Danny Elfman and Tim Burton go together like peas and carrots, and with Dark Shadows it seemed like an interesting playground for Elfman to fool around in. The trailers really threw audiences for a loop as it really mismarketed the film. This gothic quirky melodrama seemed like it didn't have much depth. It just felt like a film that is all on the surface with nothing underneath, which is not like Burton or Elfman for that matter. However, the score does validate that notion with the music being very thin. The music is quite tame, but it definitely does pull you in. While I was expecting something more tangible it does do the trick.
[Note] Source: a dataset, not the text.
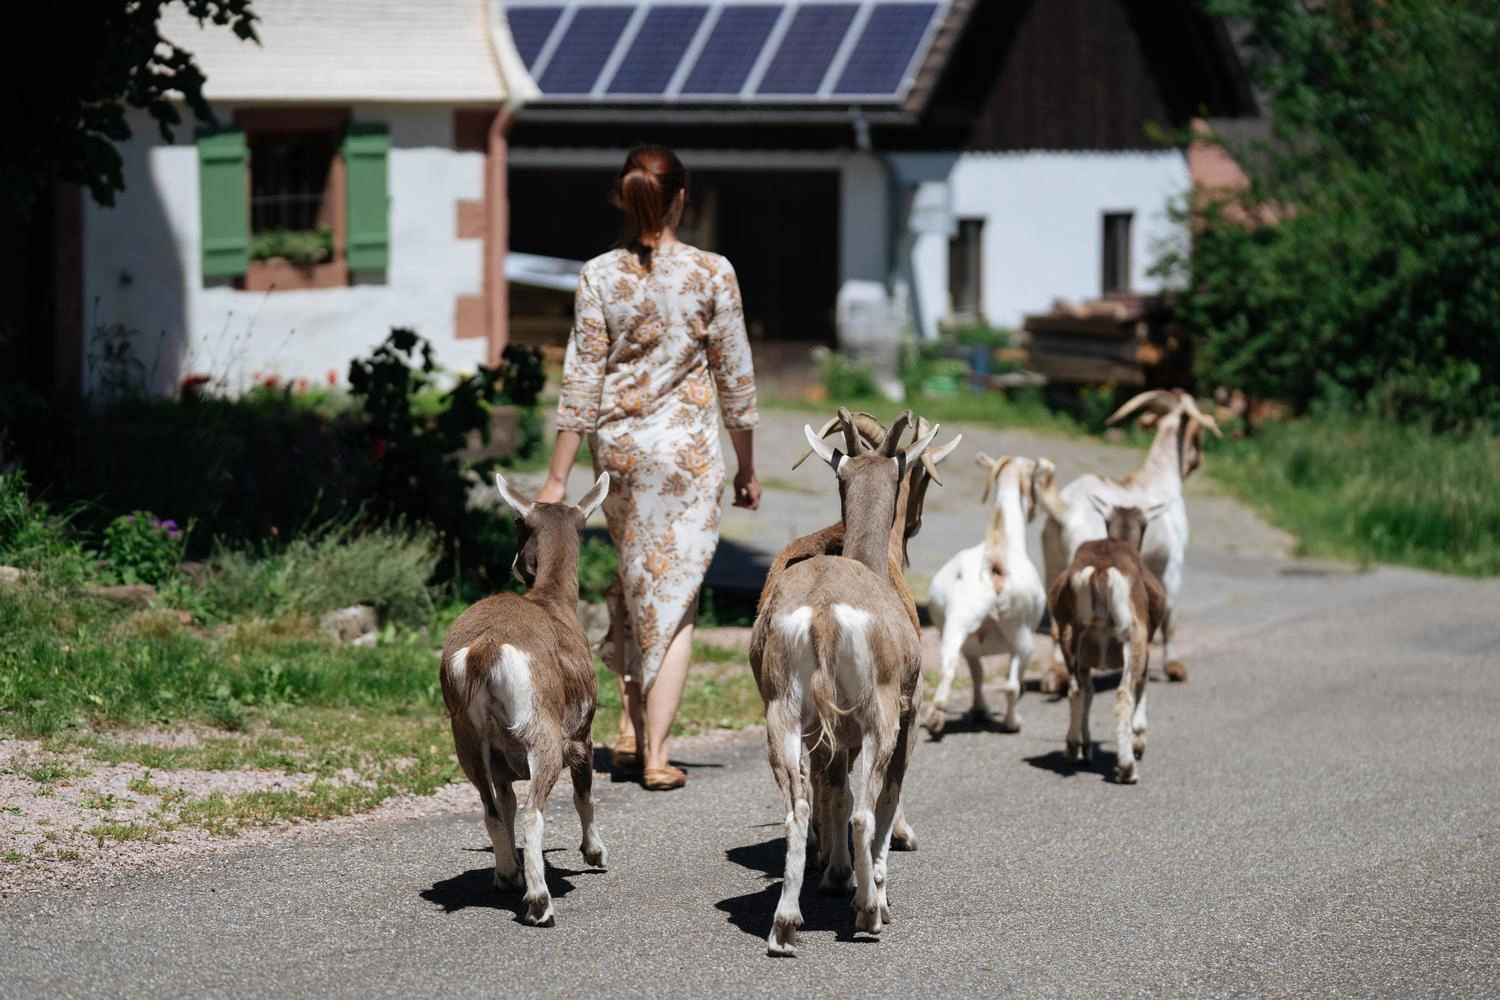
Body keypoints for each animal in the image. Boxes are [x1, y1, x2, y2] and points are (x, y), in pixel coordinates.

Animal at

I think Elfman takes on a different personality when he writes for Burton. Every one of his Burton scores has a distinct sound that isn't found in his other scores. While I do feel he has personally been in sort of a creative slump these few years, he did manage to bring a great take on Alice In Wonderland. I think it's easy to say that Dark Shadows may be the weakest score Elfman has composed for Tim Burton. There's no distinct flavor or character. It plays everything as is with atmospheric strings and tones. He falls on a few horror cliches here and there, but never overuses them. The score comes into full fruition right at the end when we've already grown a bit tired. But when that flower finally blossoms it does become something unique and interesting. Unfortunately, the track where I first felt the score getting a raise out of me was titled "Windows' Hill - Finale". The score could be labeled as a disappointment, but I think it offers just enough to keep it afloat. Danny Elfman fans should appreciate it, but I'm already looking forward to Frankenweenie which should see Danny Elfman more in his element.

When it comes to Dark Shadows it's too little too late. The score takes an eternity to get moving, and when everything musically comes together it's already at the end. I didn't hate the score, but it didn't really evoke an emotional response from me like Elfman's notably greater collaborations with Burton. This will be one of those cult Elfman favorites, but I urge everyone to check it out.